In perhaps a masterful “what if,” McAlpine’s stories explore the unseen nature of existence and the idea of a parallel universe—or universes. He notes contemporary science suggests such wonders may actually exist. Long before he read about quantum uncertainty, he read fiction. To McAlpine, fiction creates an alternate universe.

“After all, isn’t even the most realistic story, grounded in strict historicity, set in a time and place that never truly existed except in the minds of writer and readers, none of whom was ever a physical part of that universe?” he says.

HOLMES ENTANGLED seems to continue the question raised in Hammett Unwritten: what is the nature of fiction and those who create it? Given that, I asked McAlpine how he saw the fluidity of the creative process. He says he sees no clear separation between the telling of a story and the “actual” story. Referring again to the quantum world, he notes, “there is no reality without an observer.”

To McAlpine, while a good story consists of characters, conflict, and action, it also requires the ever-unseen character, the author. “Sometimes, layers of seeming autobiography suggest the author is as visible on the page as any…fictional characters. But this is always illusion. Even when an author sets out to put his or her ‘true’ self on the page, what results is, at best, a fascinating simulacrum.”

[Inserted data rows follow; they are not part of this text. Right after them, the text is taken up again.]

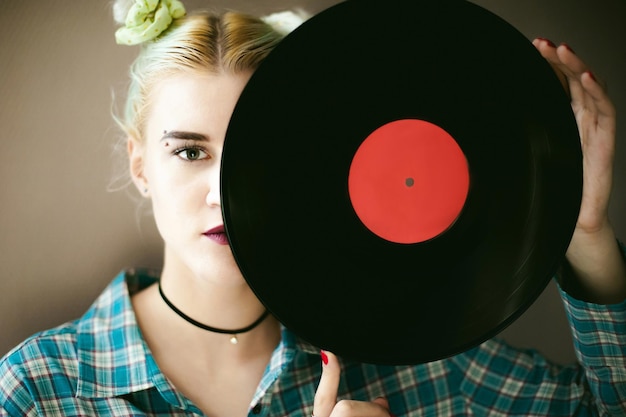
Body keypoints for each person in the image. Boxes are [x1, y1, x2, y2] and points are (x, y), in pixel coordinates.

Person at [1, 1, 625, 416]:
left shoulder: (413, 367)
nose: (224, 194)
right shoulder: (39, 390)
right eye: (190, 152)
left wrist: (588, 234)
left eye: (257, 156)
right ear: (141, 164)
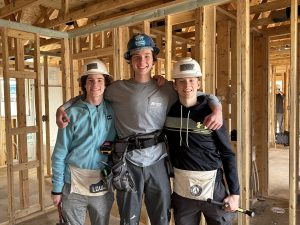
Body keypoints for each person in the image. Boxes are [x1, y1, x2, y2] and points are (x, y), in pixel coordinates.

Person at [56, 33, 223, 225]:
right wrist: (63, 107)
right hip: (128, 162)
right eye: (136, 56)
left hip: (157, 161)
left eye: (146, 56)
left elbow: (197, 93)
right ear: (130, 60)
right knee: (128, 217)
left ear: (153, 60)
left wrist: (217, 108)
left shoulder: (167, 88)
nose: (142, 61)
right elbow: (92, 92)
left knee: (161, 216)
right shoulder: (117, 89)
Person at [164, 57, 240, 225]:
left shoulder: (211, 114)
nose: (187, 86)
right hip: (182, 190)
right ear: (175, 85)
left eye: (192, 80)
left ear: (198, 84)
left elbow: (227, 153)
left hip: (213, 188)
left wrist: (235, 194)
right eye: (181, 81)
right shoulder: (169, 113)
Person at [51, 59, 116, 225]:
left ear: (106, 83)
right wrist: (57, 189)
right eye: (90, 80)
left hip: (101, 182)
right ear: (84, 84)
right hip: (73, 184)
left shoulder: (113, 109)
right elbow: (59, 153)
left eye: (100, 80)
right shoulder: (70, 114)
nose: (95, 85)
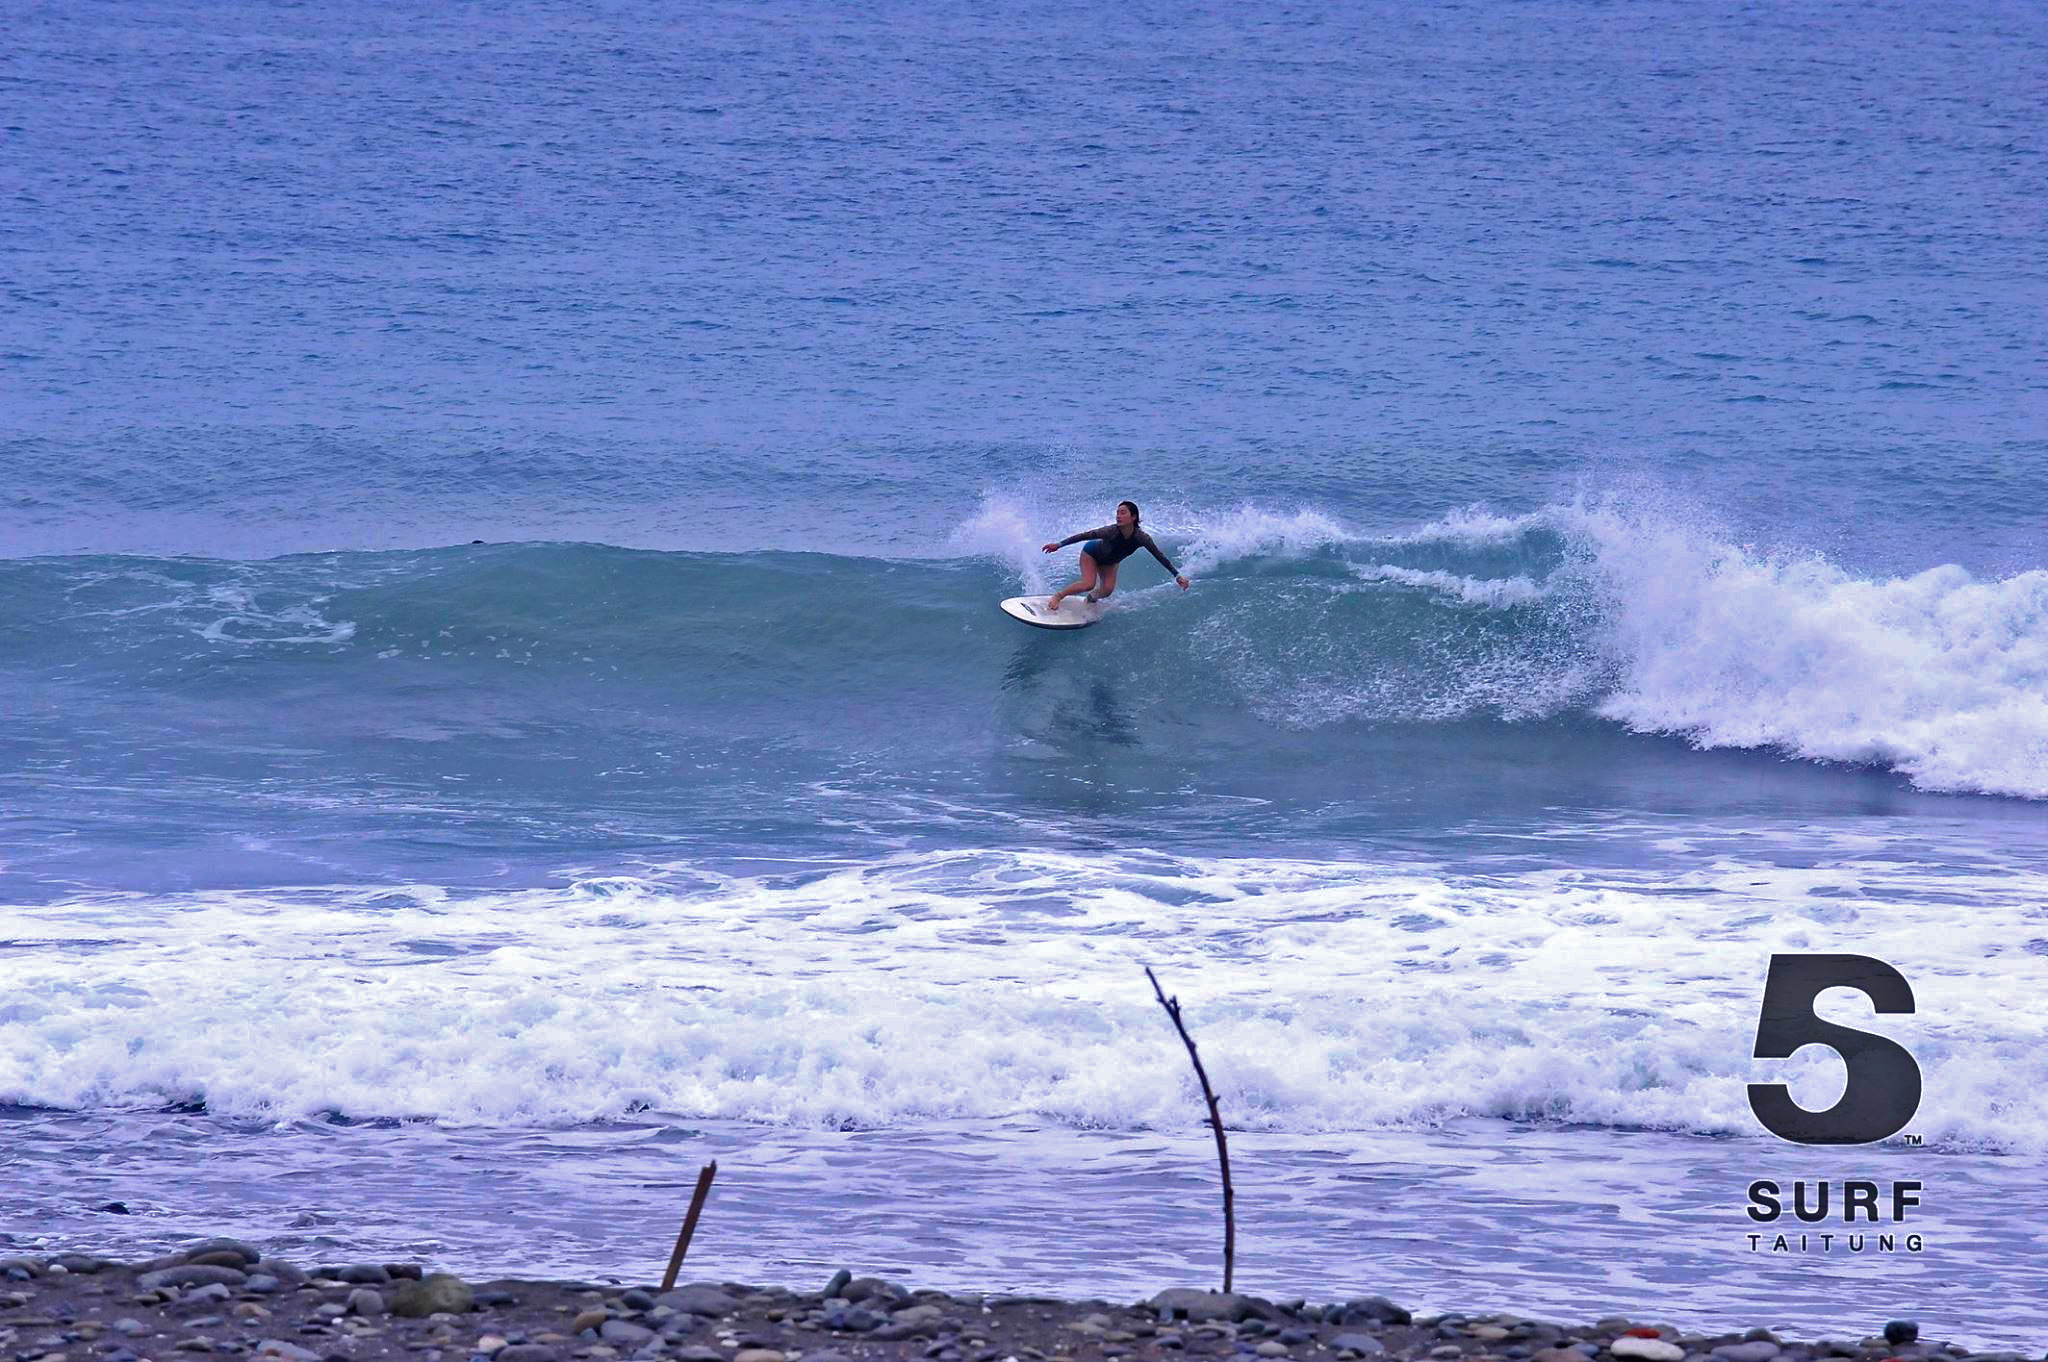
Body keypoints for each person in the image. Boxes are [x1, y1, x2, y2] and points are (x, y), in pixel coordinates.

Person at [1039, 501, 1190, 611]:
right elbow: (1085, 535)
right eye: (1117, 512)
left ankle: (1089, 601)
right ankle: (1058, 596)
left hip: (1110, 562)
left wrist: (1177, 576)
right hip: (1091, 554)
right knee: (1088, 584)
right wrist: (1059, 544)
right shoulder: (1110, 531)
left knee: (1107, 590)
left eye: (1123, 512)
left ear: (1133, 517)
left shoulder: (1142, 538)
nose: (1118, 516)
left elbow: (1159, 555)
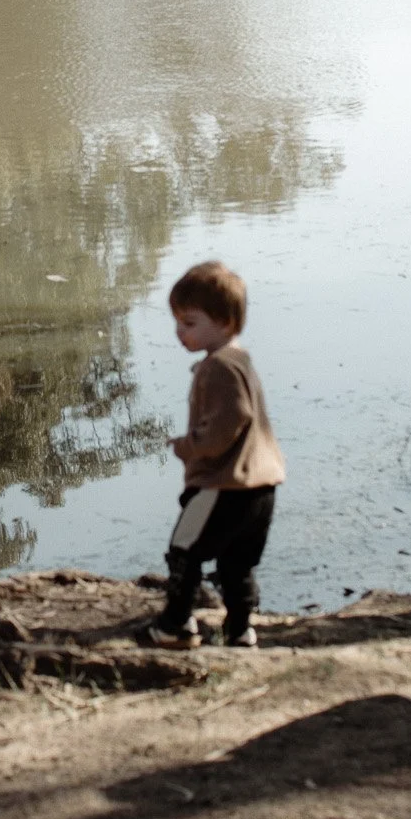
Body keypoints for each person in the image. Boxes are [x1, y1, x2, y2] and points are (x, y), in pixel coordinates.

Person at [146, 261, 286, 650]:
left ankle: (176, 625)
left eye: (190, 323)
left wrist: (189, 445)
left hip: (225, 485)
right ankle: (240, 631)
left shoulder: (217, 366)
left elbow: (231, 420)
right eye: (177, 322)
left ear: (225, 322)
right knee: (238, 564)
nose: (179, 332)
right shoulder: (241, 361)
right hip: (263, 486)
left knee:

In McAlpine’s view, the author is the one essential character who always remains a mystery. He is intrigued by the author’s unseen presence. “The teller and the told and the place where the line between them blurs. I am enticed, even if the only way to approach such a place is by creating yet another story, itself replete with further mystery.”

McAlpine is currently creating that story. Set in 1914, a crusading psychoanalyst, personally acquainted with both Freud and Jung, leaves her home and practice in Greenwich Village for the plains of Kansas to examine a young patient incarcerated in a psychiatric hospital for the criminally insane.  “Much darkness ensues. Light as well,” he says.

We’ll have to wait for the rest.

*****

Gordon McAlpine is the author of Woman with a Blue Pencil and Hammett Unwritten and numerous other novels, as well as a middle-grade trilogy, The Misadventures of Edgar and Allan Poe. Additionally, he is coauthor of the nonfiction book The Way of Baseball, Finding Stillness at 95 MPH. He has taught creative writing and literature at U.C. Irvine, U.C.L.A., and Chapman University. He lives with his wife Julie in Southern California.